The animals of New York Zoo have a good life. They get food on demand and the public adore them, but Marty the zebra (Chris Rock) still pines for the wild. After a botched escape attempt lands him and his friends on a remote beach, the animals have to learn to fend for themselves. Striking a perfect balance between wit, slapstick and self-awareness, Madagascar is as fluffy as a meringue and twice as tasty.
From the moment that Marty bounds delightedly across the screen to the ironic strains of Born Free, it's clear that we're dealing with DreamWorks the minds that brought us Shrek. While the brilliant boffins of Pixar concern themselves with timeless stories, Spielberg's gang has always been about the jokes.

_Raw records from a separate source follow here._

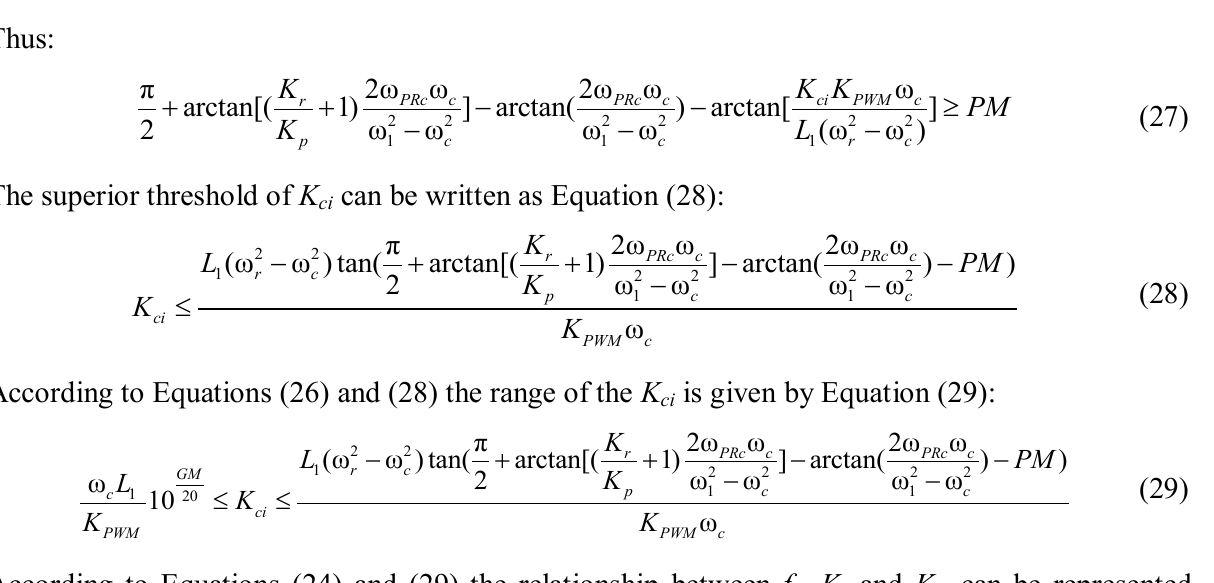
Figure 10. Relationship between f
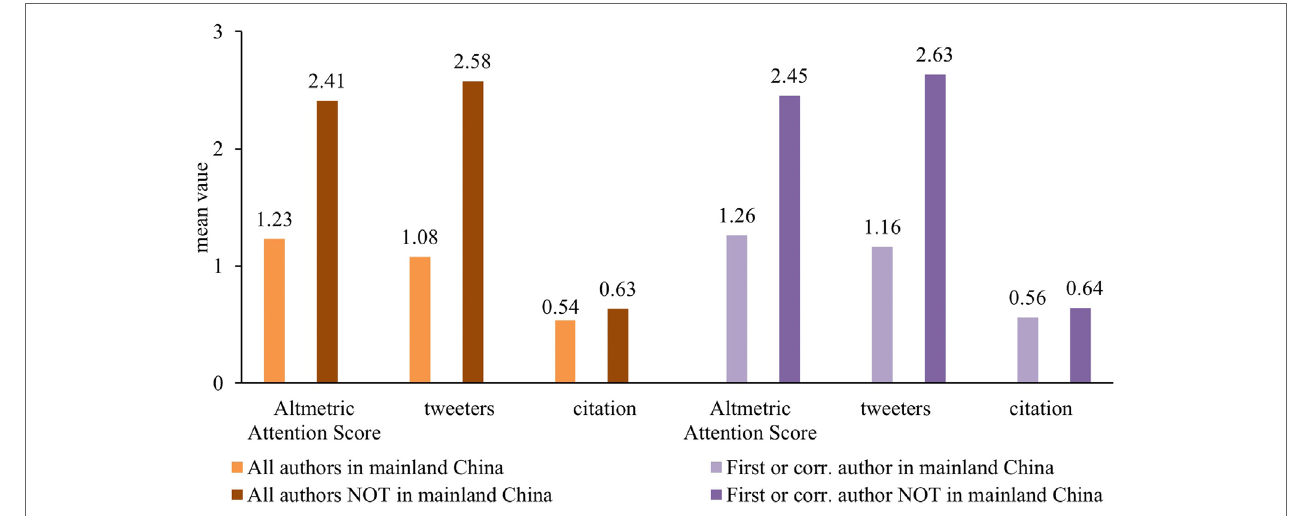
FigUre 1 | comparison of mean altmetric attention scores and tweeters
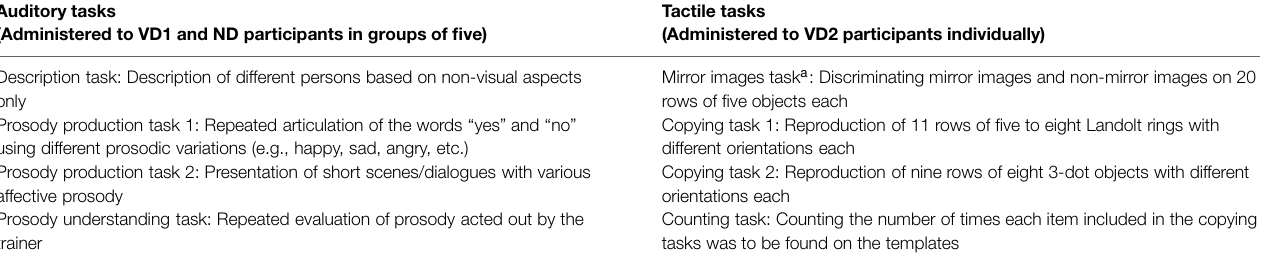
Frontiers in Integrative Neuroscience |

The noisy, zeitgeisty attitude of DreamWorks' toons can be disastrous - witness the bloated bling of Shark Tale - but Madagascar hits the mark with all four hooves.
"PLEASURABLY DEVOID OF SENTIMENT"
Ben Stiller is on typically neurotic form as Alex, a friendly lion whose taste for steak sets him apart from his herbivorous pals, and there's good work from David Schwimmer as a hypochondriac giraffe. But it's the background detail that makes Madagascar roar, from the party-mad lemur tribe led by Sacha Baron Cohen (Ali G), to a quartet of psychotic penguins. It's also a pleasure to see a cartoon so determinedly devoid of sentiment, a stance confirmed by the hilarious demise of an angelic little duckling. Highly recommended for kids and adults.